Highlights & Insights¶

Bayesian Surprise is the first successful reward signal for open-ended discovery: All prior attempts (diversity, interestingness, novelty) are either insufficiently objective or cannot be automated reliably.
Quantitative evidence that LLM subjective evaluation is unreliable: LLM-judged "surprise" correlates with human ratings at only 0.11 — a strong warning about the limitations of LLM-as-Judge.
Application of MCTS to scientific discovery demonstrates the cross-domain value of search algorithms — from Go to scientific hypothesis spaces.

Limitations & Future Work¶

Assumes that the LLM's knowledge frontier approximates the human knowledge frontier (an assumption that will gradually hold as models improve).
The reasoning process is unsupervised (supervised reasoning could improve sample efficiency in future work).
Evaluation is limited to data-driven discovery (no wet-lab experiments; limited literature-based discovery).
Deployment requires academic caution and peer-review safeguards.

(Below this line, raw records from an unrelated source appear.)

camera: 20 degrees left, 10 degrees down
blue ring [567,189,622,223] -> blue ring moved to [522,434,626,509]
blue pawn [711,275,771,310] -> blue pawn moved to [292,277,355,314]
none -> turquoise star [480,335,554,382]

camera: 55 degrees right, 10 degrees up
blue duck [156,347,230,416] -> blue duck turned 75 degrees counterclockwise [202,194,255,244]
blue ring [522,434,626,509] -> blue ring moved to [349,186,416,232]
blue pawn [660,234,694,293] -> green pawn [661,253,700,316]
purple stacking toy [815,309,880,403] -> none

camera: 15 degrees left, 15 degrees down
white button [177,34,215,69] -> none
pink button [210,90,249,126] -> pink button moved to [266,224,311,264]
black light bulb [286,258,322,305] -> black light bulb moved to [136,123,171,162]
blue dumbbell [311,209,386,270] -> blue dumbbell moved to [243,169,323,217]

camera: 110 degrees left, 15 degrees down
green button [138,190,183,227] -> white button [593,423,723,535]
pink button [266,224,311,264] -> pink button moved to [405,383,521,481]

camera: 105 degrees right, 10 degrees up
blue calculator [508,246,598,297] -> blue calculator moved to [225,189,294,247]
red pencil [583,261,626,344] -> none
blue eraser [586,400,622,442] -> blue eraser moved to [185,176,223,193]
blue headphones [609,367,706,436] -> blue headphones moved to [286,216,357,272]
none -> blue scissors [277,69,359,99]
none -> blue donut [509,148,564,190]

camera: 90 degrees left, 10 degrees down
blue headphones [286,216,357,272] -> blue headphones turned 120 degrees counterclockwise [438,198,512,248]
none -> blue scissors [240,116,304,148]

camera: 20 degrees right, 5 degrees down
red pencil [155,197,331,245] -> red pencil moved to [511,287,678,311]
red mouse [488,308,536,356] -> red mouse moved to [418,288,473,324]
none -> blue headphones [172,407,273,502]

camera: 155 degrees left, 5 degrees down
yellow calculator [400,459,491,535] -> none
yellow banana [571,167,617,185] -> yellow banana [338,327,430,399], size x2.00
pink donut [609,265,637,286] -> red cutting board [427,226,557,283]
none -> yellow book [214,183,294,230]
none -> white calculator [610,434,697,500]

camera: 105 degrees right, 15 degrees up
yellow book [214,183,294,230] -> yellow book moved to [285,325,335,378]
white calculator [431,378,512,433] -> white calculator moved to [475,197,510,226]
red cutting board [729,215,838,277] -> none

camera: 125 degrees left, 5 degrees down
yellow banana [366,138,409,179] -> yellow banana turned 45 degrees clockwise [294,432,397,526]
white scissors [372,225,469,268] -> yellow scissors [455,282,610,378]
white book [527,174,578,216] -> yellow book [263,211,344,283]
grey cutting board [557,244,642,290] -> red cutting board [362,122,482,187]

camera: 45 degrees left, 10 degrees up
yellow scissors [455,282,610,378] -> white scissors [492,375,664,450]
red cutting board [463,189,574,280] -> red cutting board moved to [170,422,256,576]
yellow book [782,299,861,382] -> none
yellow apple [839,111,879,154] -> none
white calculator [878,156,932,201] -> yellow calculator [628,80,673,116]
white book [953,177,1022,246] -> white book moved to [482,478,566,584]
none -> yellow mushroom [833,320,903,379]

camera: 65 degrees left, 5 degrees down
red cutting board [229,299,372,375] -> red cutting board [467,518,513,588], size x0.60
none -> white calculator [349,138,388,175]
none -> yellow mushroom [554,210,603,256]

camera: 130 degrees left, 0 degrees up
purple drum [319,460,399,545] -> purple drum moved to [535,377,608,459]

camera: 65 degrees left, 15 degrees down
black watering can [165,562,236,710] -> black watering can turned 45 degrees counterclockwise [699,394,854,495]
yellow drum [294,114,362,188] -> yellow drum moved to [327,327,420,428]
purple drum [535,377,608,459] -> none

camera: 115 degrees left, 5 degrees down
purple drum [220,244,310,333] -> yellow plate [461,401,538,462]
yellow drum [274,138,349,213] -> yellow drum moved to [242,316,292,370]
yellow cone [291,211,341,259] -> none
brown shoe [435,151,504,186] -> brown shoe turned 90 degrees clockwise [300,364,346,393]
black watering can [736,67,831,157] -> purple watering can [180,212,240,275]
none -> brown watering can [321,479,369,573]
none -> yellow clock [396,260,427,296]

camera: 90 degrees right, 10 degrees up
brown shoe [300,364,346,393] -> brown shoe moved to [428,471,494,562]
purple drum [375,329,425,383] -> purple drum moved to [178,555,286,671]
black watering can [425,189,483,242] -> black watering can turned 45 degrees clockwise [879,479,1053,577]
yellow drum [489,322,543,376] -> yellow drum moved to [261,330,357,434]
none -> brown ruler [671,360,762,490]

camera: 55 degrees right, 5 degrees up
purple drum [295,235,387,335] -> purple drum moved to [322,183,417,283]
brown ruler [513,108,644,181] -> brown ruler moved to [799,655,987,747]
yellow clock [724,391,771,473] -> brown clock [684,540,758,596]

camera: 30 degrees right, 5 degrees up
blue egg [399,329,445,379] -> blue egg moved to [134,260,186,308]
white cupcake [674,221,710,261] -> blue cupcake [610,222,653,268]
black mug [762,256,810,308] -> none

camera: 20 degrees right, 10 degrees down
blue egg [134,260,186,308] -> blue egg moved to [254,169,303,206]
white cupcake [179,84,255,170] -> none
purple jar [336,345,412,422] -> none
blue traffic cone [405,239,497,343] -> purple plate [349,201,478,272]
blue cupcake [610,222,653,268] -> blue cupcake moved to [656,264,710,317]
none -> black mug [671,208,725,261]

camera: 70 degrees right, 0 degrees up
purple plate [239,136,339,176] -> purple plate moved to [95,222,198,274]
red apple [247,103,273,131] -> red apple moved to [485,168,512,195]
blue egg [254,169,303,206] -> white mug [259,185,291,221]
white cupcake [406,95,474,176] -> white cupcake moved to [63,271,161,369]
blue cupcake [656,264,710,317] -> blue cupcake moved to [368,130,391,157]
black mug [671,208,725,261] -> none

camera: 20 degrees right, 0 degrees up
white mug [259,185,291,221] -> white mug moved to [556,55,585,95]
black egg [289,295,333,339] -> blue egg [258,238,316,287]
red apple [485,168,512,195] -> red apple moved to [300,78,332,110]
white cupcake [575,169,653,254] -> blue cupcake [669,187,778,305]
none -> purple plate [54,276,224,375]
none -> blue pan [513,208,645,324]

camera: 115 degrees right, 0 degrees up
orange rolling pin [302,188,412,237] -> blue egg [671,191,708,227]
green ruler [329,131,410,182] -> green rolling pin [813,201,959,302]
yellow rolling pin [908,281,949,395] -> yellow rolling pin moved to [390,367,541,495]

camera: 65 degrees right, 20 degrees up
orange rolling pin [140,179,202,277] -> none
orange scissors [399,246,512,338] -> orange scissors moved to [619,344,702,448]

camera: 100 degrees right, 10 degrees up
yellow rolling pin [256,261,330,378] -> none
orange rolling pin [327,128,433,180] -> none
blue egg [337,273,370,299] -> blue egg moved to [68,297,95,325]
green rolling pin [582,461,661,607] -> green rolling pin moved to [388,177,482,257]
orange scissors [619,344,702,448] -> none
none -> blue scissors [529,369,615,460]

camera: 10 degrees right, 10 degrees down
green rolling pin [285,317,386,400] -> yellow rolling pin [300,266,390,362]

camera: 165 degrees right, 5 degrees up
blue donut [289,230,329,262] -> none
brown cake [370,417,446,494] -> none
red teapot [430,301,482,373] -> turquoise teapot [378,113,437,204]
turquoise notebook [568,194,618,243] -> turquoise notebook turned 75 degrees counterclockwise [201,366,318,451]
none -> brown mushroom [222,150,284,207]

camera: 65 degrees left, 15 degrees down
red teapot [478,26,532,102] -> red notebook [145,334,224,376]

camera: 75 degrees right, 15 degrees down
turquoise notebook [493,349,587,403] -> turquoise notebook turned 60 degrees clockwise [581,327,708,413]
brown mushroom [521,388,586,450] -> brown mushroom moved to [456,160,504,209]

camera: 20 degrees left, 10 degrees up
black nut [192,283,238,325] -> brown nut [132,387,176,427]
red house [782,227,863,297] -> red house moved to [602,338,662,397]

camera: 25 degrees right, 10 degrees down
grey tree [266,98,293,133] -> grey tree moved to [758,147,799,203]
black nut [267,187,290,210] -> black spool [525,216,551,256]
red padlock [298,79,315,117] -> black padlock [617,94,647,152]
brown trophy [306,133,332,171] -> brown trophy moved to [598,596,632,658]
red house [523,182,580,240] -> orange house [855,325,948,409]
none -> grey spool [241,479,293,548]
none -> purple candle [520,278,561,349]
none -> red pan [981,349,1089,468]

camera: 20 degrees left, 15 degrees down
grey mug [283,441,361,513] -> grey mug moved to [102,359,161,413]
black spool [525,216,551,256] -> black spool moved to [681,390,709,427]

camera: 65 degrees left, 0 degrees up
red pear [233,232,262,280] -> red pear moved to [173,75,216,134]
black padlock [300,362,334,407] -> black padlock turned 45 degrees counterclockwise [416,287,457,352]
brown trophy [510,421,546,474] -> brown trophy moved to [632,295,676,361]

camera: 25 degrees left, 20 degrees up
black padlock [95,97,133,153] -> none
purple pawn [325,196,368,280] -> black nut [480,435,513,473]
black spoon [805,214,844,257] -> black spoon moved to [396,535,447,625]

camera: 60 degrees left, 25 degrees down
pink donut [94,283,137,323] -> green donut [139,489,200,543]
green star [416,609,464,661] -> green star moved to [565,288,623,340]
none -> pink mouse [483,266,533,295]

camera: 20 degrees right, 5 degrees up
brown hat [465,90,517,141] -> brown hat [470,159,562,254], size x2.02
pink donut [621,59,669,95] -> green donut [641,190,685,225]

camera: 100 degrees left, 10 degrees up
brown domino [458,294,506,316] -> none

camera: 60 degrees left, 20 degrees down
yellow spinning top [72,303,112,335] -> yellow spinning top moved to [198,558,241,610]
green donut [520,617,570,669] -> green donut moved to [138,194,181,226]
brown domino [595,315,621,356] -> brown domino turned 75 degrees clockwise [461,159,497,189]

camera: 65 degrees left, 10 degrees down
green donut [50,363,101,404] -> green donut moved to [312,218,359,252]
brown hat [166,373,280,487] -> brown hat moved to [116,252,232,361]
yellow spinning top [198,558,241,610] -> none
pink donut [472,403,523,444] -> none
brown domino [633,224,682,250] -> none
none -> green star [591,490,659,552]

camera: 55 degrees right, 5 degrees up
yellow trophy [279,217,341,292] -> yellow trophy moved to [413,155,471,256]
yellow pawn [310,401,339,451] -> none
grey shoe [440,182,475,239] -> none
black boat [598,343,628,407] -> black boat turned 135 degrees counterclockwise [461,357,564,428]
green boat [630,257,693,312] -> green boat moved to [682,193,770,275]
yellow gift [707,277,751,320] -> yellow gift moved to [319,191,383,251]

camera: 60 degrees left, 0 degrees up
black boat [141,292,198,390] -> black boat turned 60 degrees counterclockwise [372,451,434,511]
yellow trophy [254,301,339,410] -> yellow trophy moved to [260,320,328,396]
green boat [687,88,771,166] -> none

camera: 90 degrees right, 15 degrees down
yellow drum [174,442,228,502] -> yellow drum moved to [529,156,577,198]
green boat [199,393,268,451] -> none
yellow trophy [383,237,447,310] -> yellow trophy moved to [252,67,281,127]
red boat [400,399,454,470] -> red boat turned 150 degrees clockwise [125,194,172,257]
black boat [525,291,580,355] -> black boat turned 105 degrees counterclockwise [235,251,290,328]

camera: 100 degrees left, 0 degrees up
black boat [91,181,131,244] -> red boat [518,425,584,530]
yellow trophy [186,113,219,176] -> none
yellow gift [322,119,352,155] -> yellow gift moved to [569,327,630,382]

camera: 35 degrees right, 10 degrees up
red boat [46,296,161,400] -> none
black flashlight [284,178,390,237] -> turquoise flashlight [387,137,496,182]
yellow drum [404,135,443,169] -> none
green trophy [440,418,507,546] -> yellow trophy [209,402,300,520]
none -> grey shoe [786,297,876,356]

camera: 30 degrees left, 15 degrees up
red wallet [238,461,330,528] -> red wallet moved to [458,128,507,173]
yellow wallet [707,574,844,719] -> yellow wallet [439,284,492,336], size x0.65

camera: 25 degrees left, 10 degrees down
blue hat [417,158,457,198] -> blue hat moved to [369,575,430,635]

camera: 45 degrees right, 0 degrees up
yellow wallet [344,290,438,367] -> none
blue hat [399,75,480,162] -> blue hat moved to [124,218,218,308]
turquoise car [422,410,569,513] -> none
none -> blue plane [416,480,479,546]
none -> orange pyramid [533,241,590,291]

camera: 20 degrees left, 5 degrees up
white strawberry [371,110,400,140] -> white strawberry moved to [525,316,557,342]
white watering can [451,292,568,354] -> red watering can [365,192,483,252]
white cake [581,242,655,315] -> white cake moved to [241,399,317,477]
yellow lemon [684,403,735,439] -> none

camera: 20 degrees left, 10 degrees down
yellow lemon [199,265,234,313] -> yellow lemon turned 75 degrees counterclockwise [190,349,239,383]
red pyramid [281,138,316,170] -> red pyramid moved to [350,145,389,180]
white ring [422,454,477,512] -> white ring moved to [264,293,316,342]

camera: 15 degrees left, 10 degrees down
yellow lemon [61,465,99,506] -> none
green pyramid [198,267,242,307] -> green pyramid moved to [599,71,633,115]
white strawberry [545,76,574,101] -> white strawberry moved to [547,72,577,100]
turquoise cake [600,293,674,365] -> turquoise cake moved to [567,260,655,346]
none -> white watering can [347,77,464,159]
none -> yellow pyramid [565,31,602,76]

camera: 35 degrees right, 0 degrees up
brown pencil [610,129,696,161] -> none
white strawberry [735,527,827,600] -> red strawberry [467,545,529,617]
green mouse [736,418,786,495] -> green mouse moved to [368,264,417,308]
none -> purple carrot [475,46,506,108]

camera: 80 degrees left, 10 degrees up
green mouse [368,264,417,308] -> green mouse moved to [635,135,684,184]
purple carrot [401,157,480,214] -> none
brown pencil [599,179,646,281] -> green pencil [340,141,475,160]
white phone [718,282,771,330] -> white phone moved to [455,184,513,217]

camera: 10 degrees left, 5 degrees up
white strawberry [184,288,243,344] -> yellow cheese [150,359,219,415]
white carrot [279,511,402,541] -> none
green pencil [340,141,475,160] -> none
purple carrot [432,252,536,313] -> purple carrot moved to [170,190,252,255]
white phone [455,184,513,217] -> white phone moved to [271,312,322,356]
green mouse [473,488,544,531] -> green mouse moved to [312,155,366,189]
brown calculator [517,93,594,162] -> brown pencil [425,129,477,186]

vs. MOOSE-Chem/OpenScienceAgent: These are goal-driven discovery systems (requiring a research question as input); AutoDiscovery operates in an open-ended setting.
vs. Curiosity-driven RL: Curiosity = prediction error; Bayesian Surprise = belief change — the latter is more appropriate for scientific discovery.

Rating¶

Novelty: ⭐⭐⭐⭐⭐ Bayesian Surprise + MCTS-driven open-ended scientific discovery constitutes an entirely new paradigm.
Experimental Thoroughness: ⭐⭐⭐⭐⭐ 21 datasets + 4 search baselines + 1,620-hypothesis human evaluation + agent validity verification.
Writing Quality: ⭐⭐⭐⭐⭐ Theoretical motivation is clear; experimental design is rigorous.
Value: ⭐⭐⭐⭐⭐ Potentially opens a new direction for autonomous scientific discovery with LLMs.